**Data for this exercise**
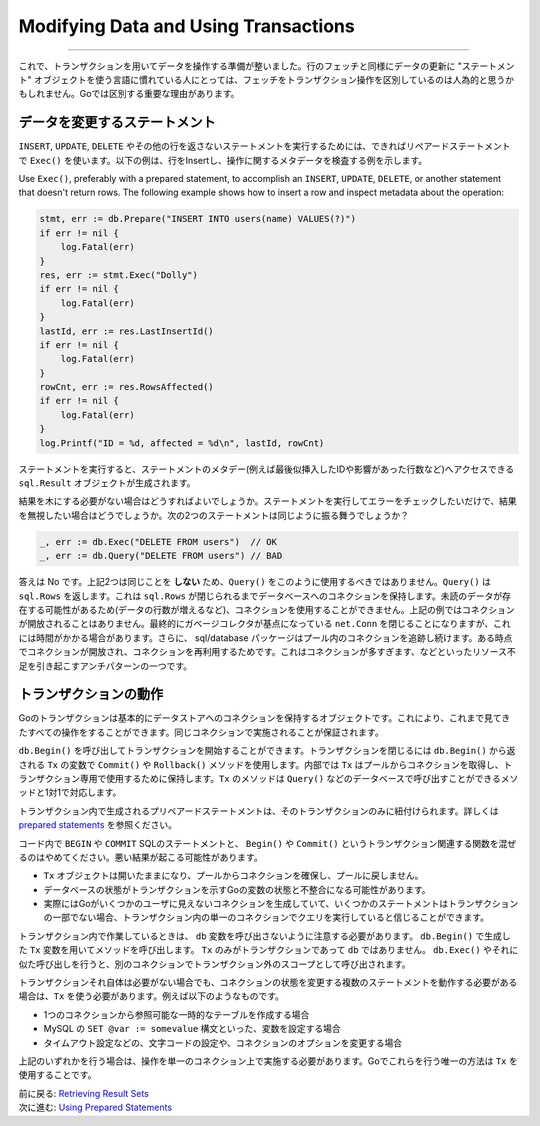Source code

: ====================================================
Modifying Data and Using Transactions
====================================================

----------------------------------

これで、トランザクションを用いてデータを操作する準備が整いました。行のフェッチと同様にデータの更新に "ステートメント" オブジェクトを使う言語に慣れている人にとっては、フェッチをトランザクション操作を区別しているのは人為的と思うかもしれません。Goでは区別する重要な理由があります。

データを変更するステートメント
===================================

``INSERT``, ``UPDATE``, ``DELETE`` やその他の行を返さないステートメントを実行するためには、できればリペアードステートメントで ``Exec()`` を使います。以下の例は、行をInsertし、操作に関するメタデータを検査する例を示します。

Use ``Exec()``, preferably with a prepared statement, to accomplish an
``INSERT``, ``UPDATE``, ``DELETE``, or another statement that doesn't
return rows. The following example shows how to insert a row and inspect
metadata about the operation:

.. code-block:: go

   stmt, err := db.Prepare("INSERT INTO users(name) VALUES(?)")
   if err != nil {
       log.Fatal(err)
   }
   res, err := stmt.Exec("Dolly")
   if err != nil {
       log.Fatal(err)
   }
   lastId, err := res.LastInsertId()
   if err != nil {
       log.Fatal(err)
   }
   rowCnt, err := res.RowsAffected()
   if err != nil {
       log.Fatal(err)
   }
   log.Printf("ID = %d, affected = %d\n", lastId, rowCnt)

ステートメントを実行すると、ステートメントのメタデー(例えば最後似挿入したIDや影響があった行数など)へアクセスできる ``sql.Result`` オブジェクトが生成されます。

結果を木にする必要がない場合はどうすればよいでしょうか。ステートメントを実行してエラーをチェックしたいだけで、結果を無視したい場合はどうでしょうか。次の2つのステートメントは同じように振る舞うでしょうか？

.. code-block:: go

   _, err := db.Exec("DELETE FROM users")  // OK
   _, err := db.Query("DELETE FROM users") // BAD

答えは No です。上記2つは同じことを **しない** ため、``Query()`` をこのように使用するべきではありません。``Query()`` は ``sql.Rows`` を返します。これは ``sql.Rows`` が閉じられるまでデータベースへのコネクションを保持します。未読のデータが存在する可能性があるため(データの行数が増えるなど)、コネクションを使用することができません。上記の例ではコネクションが開放されることはありません。最終的にガベージコレクタが基点になっている ``net.Conn`` を閉じることになりますが、これには時間がかかる場合があります。さらに、 sql/database パッケージはプール内のコネクションを追跡し続けます。ある時点でコネクションが開放され、コネクションを再利用するためです。これはコネクションが多すぎます、などといったリソース不足を引き起こすアンチパターンの一つです。

トランザクションの動作
============================

Goのトランザクションは基本的にデータストアへのコネクションを保持するオブジェクトです。これにより、これまで見てきたすべての操作をすることができます。同じコネクションで実施されることが保証されます。

``db.Begin()`` を呼び出してトランザクションを開始することができます。トランザクションを閉じるには ``db.Begin()`` から返される ``Tx`` の変数で ``Commit()`` や ``Rollback()`` メソッドを使用します。内部では ``Tx`` はプールからコネクションを取得し、トランザクション専用で使用するために保持します。``Tx`` のメソッドは  ``Query()`` などのデータベースで呼び出すことができるメソッドと1対1で対応します。

トランザクション内で生成されるプリペアードステートメントは、そのトランザクションのみに紐付けられます。詳しくは `prepared statements <prepared.html>`_ を参照ください。

コード内で ``BEGIN`` や ``COMMIT`` SQLのステートメントと、 ``Begin()`` や ``Commit()`` というトランザクション関連する関数を混ぜるのはやめてください。悪い結果が起こる可能性があります。

- ``Tx`` オブジェクトは開いたままになり、プールからコネクションを確保し、プールに戻しません。
- データベースの状態がトランザクションを示すGoの変数の状態と不整合になる可能性があります。
- 実際にはGoがいくつかのユーザに見えないコネクションを生成していて、いくつかのステートメントはトランザクションの一部でない場合、トランザクション内の単一のコネクションでクエリを実行していると信じることができます。

.. todo::

    訳がちょっとわからない。不自然になる。
    
    You could believe you're executing queries on a single connection,
    inside of a transaction, when in reality Go has created several
    connections for you invisibly and some statements aren't part of the
    transaction.

トランザクション内で作業しているときは、 ``db`` 変数を呼び出さないように注意する必要があります。 ``db.Begin()`` で生成した ``Tx`` 変数を用いてメソッドを呼び出します。 ``Tx`` のみがトランザクションであって ``db`` ではありません。 ``db.Exec()`` やそれに似た呼び出しを行うと、別のコネクションでトランザクション外のスコープとして呼び出されます。

トランザクションそれ自体は必要がない場合でも、コネクションの状態を変更する複数のステートメントを動作する必要がある場合は、``Tx`` を使う必要があります。例えば以下のようなものです。

- 1つのコネクションから参照可能な一時的なテーブルを作成する場合
- MySQL の ``SET @var := somevalue`` 構文といった、変数を設定する場合
- タイムアウト設定などの、文字コードの設定や、コネクションのオプションを変更する場合

上記のいずれかを行う場合は、操作を単一のコネクション上で実施する必要があります。Goでこれらを行う唯一の方法は ``Tx`` を使用することです。

| 前に戻る: `Retrieving Result Sets <retrieving.html>`_
| 次に進む: `Using Prepared Statements <prepared.html>`_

**Task item**
Each line that holds the string "Begin" counts once. Give the total for the listing and nothing else.

**Solution below**
3